ÖSS DE PİKNİK YAPMAYIN !

Ben çocukken piknik yapmaya gideceğimiz pazar günleri için cumartesi gecesinden hazırlık yapılırdı. Annem yiyecekleri , babam içecekleri , ben top ve uçurtmayı hazırlardım .

Eh sizde 17. Haziran . 2007 Pazar bir nevi piknik yapacaksınız . Akşamdan anneniz sınav esnasındaki yiyecek içeceklerinizi hazırlar, babanız sizin siz olduğunuzu kanıtlayan belgelerinizi ve sabah herhangi bir aksilik olmasın diye annenizden laf işitmemek için yol haritaları çıkarır ve sizde kalem , silgi ,uç ıvır zıvır olayına girersiniz. Şimdi şamata bir yana önemli bir nokta var arkadaşlar üzerine iki kelam etmeden geçemeyeceğim .

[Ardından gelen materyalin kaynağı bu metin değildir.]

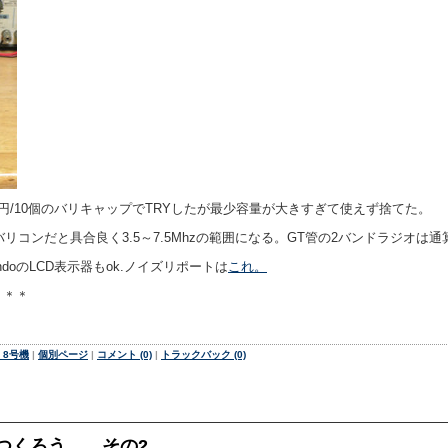
00円/10個のバリキャップでTRYしたが最少容量が大きすぎて使えず捨てた。
バリコンだと具合良く3.5～7.5Mhzの範囲になる。GT管の2バンドラジオは通
ndoのLCD表示器もok.ノイズリポートは
これ。
＊＊＊
 8号機
|
個別ページ
|
コメント (0)
|
トラックバック (0)
つくろう。 その2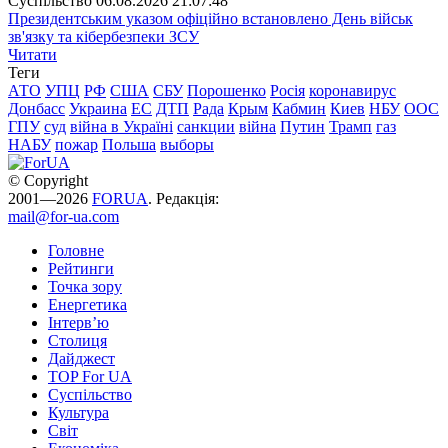
Суспiльство
06.08.2026 21:07:48
Президентським указом офіційно встановлено День військ
зв'язку та кібербезпеки ЗСУ
Читати
Теги
АТО
УПЦ
РФ
США
СБУ
Порошенко
Росія
коронавирус
Донбасс
Украина
ЕС
ДТП
Рада
Крым
Кабмин
Киев
НБУ
ООС
ГПУ
суд
війна в Україні
санкции
війна
Путин
Трамп
газ
НАБУ
пожар
Польша
выборы
© Copyright
2001—2026
FORUA
. Редакція:
mail@for-ua.com
Головне
Рейтинги
Точка зору
Енергетика
Інтерв’ю
Столиця
Дайджест
TOP For UA
Суспiльство
Культура
Світ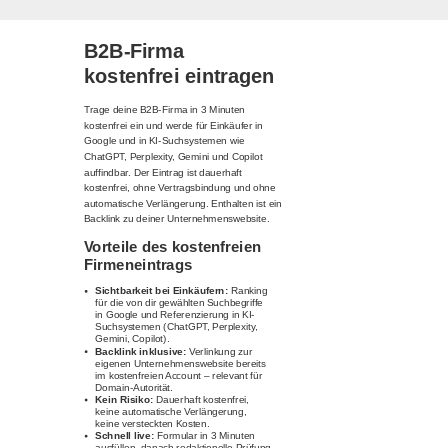
B2B-Firma
kostenfrei eintragen
Trage deine B2B-Firma in 3 Minuten
kostenfrei ein und werde für Einkäufer in
Google und in KI-Suchsystemen wie
ChatGPT, Perplexity, Gemini und Copilot
auffindbar. Der Eintrag ist dauerhaft
kostenfrei, ohne Vertragsbindung und ohne
automatische Verlängerung. Enthalten ist ein
Backlink zu deiner Unternehmenswebsite.
Vorteile des kostenfreien
Firmeneintrags
Sichtbarkeit bei Einkäufern:
Ranking
für die von dir gewählten Suchbegriffe
in Google und Referenzierung in KI-
Suchsystemen (ChatGPT, Perplexity,
Gemini, Copilot).
Backlink inklusive:
Verlinkung zur
eigenen Unternehmenswebsite bereits
im kostenfreien Account – relevant für
Domain-Autorität.
Kein Risiko:
Dauerhaft kostenfrei,
keine automatische Verlängerung,
keine versteckten Kosten.
Schnell live:
Formular in 3 Minuten
ausfüllen, danach redaktionelle Prüfung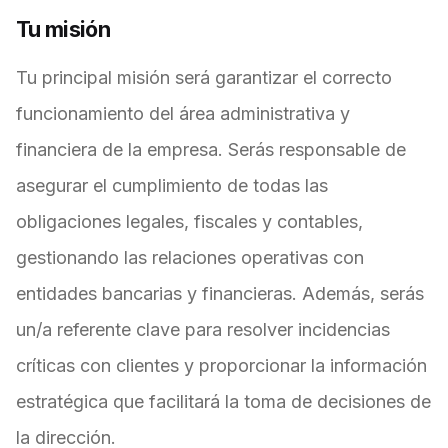
Tu misión
Tu principal misión será garantizar el correcto
funcionamiento del área administrativa y
financiera de la empresa. Serás responsable de
asegurar el cumplimiento de todas las
obligaciones legales, fiscales y contables,
gestionando las relaciones operativas con
entidades bancarias y financieras. Además, serás
un/a referente clave para resolver incidencias
críticas con clientes y proporcionar la información
estratégica que facilitará la toma de decisiones de
la dirección.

Üst paragrafta yazılan “ anneniz sınav esnasında yiyecek içeceklerinizi hazırlar “ kısmına gelmek istiyorum . İlk uyarım bununla ilgili dikkatli okuyun bakalım ;

ÖSS günü Kahvaltıda alacağınız besinler sınav anında etki eder. Algılarınızı üst düzeye çıkarır. Sınav esnasında yedikleriniz ise ,sınav sonrasında etkili olur. Dolayısıyla siz anladınız beni ÖSS esnasında piknik yapmaya gerek yok. Su götürmek yeterlidir. Dışarıdaki ana babalar her türlü çerez ve gazete götürebilirler :))) ben'den söylemesi!

Şimdi aklınıza şu takıldı kalem ve silgiyi neden büyük harfle yazdı bu adam diyosunuz di mi.
Bak arkadaş bunlar senin silahların dolayısıyla silahların tutukluk yapmamalı ,eğer yaparsa da yanında yedekleri olmalı şimdi ne diyo bu adam diyorsunuz ohooo benim işim var sizle kardeşim.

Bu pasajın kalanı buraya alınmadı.